Inside a radical new project to democratize AI
Last updated: 2022-12-15 Thursday
BLOOM a truly open Large Language Model
Is a news article by Melissa Heikkilä and can be found at technologyreview.com
BLOOM (which stands for BigScience Large Open-science Open-access Multilingual Language Model) is designed to be as transparent as possible, with researchers sharing details about the data it was trained on, the challenges in its development, and the way they evaluated its performance.

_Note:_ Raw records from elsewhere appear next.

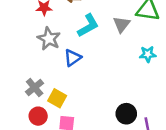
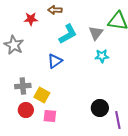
gray star: (49, 39) -> (14, 45), moved
cyan star: (148, 54) -> (102, 56), moved
gray cross: (35, 87) -> (23, 86), turned 35

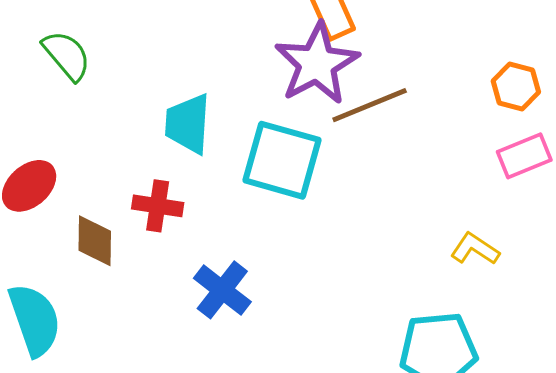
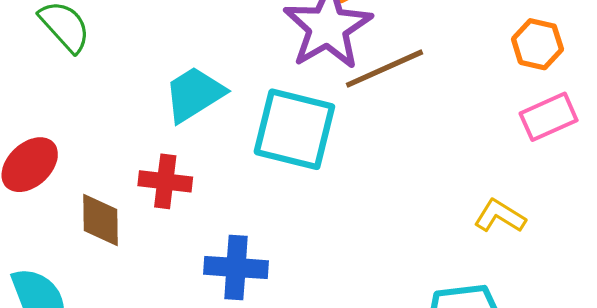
cyan trapezoid: (188, 124) -> (194, 94), turned 56
blue cross: (222, 290) -> (236, 268), turned -32

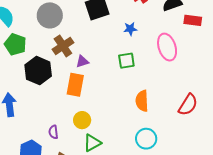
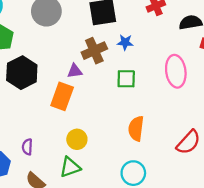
blue star: (130, 29) -> (125, 42), moved
brown cross: (63, 46) -> (94, 51), moved
yellow circle: (82, 120) -> (77, 139), moved

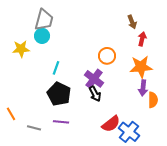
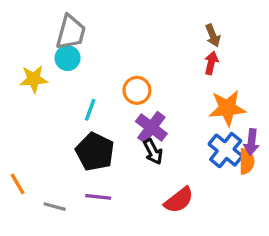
red arrow: (142, 39) -> (211, 63), moved
orange circle: (107, 56) -> (137, 90), moved
purple arrow: (143, 88) -> (251, 142), moved
blue cross: (129, 132) -> (226, 150), moved

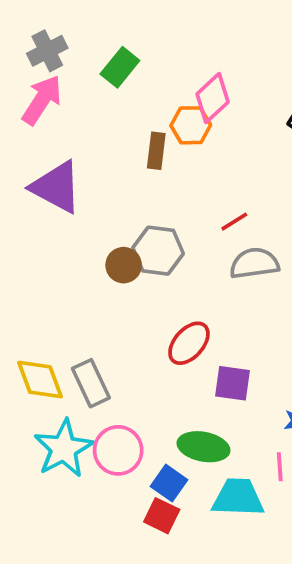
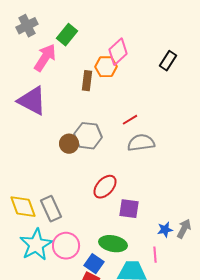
pink arrow: (42, 100) -> (45, 58), moved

Here is the link to the webpage https://huggingface.co/bigscience/bloom with model cards and detailed training information. this is an arxiv paper describing the model
This model is way more inclusive, has support for many languages that are not included in other large language models:
It can handle 46 of them, including French, Vietnamese, Mandarin, Indonesian, Catalan, 13 Indic languages (such as Hindi), and 20 African languages. Just over 30% of its training data was in English. The model also understands 13 programming languages.
The reason BLOOM was able to improve on this situation is that the team rallied volunteers from around the world to build suitable data sets in other languages even if those languages weren’t as well represented online. For example, Hugging Face organized workshops with African AI researchers to try to find data sets such as records from local authorities or universities that could be used to train the model on African languages, says Chris Emezue, a Hugging Face intern and a researcher at Masakhane, an organization working on natural-language processing for African languages.
what do I think about it
The training data is still biased, but at least this org is very open. I applaud HuggingFace for this work!